__Brief__
Of the entries below, return only those lines from the line with "right ear: (233, 85)" to the line with "right knee: (447, 570)", exactly, both included.

__Information shown__
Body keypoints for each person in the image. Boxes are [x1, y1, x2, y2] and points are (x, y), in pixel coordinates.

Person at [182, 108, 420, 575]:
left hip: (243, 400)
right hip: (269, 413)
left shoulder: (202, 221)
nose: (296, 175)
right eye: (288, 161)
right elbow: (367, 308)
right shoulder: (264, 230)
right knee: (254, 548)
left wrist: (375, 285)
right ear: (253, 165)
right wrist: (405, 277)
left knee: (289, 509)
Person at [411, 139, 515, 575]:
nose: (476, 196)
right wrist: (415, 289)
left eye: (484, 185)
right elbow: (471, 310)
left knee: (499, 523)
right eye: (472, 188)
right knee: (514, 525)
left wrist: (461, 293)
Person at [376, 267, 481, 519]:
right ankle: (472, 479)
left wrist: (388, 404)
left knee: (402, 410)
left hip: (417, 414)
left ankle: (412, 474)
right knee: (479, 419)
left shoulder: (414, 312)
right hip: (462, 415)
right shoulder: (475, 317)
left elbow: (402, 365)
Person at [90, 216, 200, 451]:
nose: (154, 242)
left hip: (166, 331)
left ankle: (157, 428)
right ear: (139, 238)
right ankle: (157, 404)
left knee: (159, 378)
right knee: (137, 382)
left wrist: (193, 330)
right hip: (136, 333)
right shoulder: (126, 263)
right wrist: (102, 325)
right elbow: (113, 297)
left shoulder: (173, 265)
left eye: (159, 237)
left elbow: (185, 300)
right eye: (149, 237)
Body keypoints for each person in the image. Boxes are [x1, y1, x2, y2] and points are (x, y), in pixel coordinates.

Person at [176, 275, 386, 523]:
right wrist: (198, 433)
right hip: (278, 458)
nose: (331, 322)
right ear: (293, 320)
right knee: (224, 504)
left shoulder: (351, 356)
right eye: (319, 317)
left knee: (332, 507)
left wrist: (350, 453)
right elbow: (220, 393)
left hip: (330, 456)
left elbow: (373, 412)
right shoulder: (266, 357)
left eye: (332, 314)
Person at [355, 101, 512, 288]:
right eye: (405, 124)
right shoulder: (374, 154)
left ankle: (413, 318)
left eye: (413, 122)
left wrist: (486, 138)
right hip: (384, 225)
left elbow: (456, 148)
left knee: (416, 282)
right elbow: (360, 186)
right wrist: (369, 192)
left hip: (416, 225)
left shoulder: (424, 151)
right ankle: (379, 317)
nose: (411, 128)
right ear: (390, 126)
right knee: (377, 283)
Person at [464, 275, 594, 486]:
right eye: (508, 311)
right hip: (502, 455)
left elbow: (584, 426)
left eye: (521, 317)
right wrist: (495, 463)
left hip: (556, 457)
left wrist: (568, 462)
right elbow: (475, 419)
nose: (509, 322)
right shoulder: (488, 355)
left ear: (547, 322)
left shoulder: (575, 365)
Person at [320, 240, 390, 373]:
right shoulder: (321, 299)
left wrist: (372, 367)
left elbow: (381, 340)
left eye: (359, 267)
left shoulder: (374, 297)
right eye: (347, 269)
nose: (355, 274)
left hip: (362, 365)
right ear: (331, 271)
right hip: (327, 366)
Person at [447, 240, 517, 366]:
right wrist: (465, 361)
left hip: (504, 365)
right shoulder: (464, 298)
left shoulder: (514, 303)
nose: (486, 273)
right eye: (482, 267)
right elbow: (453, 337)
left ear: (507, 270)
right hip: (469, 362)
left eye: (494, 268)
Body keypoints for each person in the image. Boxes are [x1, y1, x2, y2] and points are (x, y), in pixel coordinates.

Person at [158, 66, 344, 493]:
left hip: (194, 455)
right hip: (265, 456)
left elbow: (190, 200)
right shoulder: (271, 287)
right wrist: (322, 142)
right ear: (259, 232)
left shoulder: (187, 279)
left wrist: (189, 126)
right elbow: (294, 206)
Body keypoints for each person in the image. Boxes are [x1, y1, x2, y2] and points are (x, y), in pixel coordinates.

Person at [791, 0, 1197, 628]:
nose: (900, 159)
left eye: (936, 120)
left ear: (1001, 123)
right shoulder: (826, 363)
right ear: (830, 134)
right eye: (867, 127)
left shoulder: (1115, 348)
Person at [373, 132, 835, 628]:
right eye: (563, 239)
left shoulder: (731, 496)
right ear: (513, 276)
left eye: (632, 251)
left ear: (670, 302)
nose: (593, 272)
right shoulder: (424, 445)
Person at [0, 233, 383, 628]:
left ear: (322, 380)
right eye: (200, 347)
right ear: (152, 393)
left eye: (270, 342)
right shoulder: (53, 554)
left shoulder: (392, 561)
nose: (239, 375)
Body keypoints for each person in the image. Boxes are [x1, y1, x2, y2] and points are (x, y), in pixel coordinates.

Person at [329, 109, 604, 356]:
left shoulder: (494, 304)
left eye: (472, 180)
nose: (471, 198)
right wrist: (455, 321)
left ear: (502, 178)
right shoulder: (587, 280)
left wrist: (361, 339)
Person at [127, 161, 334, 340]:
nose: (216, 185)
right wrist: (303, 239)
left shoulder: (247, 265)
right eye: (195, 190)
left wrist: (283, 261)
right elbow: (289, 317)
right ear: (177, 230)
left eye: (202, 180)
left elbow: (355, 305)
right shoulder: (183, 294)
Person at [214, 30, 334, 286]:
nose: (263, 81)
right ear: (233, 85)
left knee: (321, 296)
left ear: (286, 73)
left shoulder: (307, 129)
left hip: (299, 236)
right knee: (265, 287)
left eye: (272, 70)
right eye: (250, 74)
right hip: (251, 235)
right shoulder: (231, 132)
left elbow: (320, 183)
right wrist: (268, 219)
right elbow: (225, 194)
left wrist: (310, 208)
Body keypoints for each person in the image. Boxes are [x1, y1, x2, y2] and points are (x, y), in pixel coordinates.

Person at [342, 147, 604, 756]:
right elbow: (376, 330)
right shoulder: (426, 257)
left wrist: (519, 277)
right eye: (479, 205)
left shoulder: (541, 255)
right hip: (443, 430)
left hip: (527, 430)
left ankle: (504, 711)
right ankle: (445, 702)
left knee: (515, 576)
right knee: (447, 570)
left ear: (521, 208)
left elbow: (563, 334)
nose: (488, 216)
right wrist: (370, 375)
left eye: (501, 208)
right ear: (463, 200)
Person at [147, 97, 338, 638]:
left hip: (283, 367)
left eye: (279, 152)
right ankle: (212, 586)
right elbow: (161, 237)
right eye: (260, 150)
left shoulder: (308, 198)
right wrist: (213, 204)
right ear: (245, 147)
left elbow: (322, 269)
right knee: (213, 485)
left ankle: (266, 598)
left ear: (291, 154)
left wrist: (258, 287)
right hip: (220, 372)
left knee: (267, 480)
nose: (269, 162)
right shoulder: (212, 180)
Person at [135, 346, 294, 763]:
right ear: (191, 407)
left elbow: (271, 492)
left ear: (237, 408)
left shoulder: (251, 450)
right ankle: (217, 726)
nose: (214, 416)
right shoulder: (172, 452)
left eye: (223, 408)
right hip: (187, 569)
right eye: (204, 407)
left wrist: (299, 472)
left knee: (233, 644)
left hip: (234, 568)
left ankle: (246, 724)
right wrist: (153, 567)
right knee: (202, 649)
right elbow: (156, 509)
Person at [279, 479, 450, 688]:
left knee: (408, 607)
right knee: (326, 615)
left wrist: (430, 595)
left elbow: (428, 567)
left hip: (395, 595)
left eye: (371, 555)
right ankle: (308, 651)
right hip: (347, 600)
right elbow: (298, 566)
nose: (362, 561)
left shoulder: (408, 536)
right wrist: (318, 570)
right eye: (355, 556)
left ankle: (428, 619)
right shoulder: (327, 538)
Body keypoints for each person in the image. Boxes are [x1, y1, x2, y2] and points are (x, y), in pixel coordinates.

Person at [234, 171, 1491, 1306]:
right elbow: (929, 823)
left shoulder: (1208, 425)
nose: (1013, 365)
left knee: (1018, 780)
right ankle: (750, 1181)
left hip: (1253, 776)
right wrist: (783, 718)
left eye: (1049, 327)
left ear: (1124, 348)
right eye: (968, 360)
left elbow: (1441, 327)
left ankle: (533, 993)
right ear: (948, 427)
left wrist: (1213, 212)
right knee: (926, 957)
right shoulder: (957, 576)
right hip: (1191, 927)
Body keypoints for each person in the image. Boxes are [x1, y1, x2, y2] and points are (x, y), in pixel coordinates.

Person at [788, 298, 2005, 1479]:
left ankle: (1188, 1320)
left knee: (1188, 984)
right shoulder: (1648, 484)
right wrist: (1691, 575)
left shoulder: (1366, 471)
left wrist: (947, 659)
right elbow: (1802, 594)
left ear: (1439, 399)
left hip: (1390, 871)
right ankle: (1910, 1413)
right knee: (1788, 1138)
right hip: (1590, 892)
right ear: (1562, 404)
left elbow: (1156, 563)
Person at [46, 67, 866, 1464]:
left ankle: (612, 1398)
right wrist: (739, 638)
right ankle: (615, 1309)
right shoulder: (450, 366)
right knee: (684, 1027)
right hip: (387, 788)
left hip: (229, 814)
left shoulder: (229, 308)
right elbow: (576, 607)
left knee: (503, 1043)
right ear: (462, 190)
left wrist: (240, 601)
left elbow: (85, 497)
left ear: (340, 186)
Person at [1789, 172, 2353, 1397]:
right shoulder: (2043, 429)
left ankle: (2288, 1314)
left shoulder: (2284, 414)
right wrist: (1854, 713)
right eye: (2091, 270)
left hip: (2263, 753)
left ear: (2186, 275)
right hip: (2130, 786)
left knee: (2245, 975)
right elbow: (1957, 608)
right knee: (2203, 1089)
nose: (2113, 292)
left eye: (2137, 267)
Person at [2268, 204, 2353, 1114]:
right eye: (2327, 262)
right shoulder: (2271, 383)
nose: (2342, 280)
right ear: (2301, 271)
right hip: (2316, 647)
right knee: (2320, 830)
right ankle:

__Task response__
right ear: (233, 85)
left knee: (321, 296)
left ear: (286, 73)
left shoulder: (307, 129)
left hip: (299, 236)
right knee: (265, 287)
left eye: (272, 70)
right eye: (250, 74)
right hip: (251, 235)
right shoulder: (231, 132)
left elbow: (320, 183)
right wrist: (268, 219)
right elbow: (225, 194)
left wrist: (310, 208)
Body keypoints for each person in the image. Boxes are [x1, y1, x2, y2] and points are (x, y), in pixel coordinates.

Person at [342, 147, 604, 756]:
right elbow: (376, 330)
right shoulder: (426, 257)
left wrist: (519, 277)
right eye: (479, 205)
left shoulder: (541, 255)
right hip: (443, 430)
left hip: (527, 430)
left ankle: (504, 711)
right ankle: (445, 702)
left knee: (515, 576)
right knee: (447, 570)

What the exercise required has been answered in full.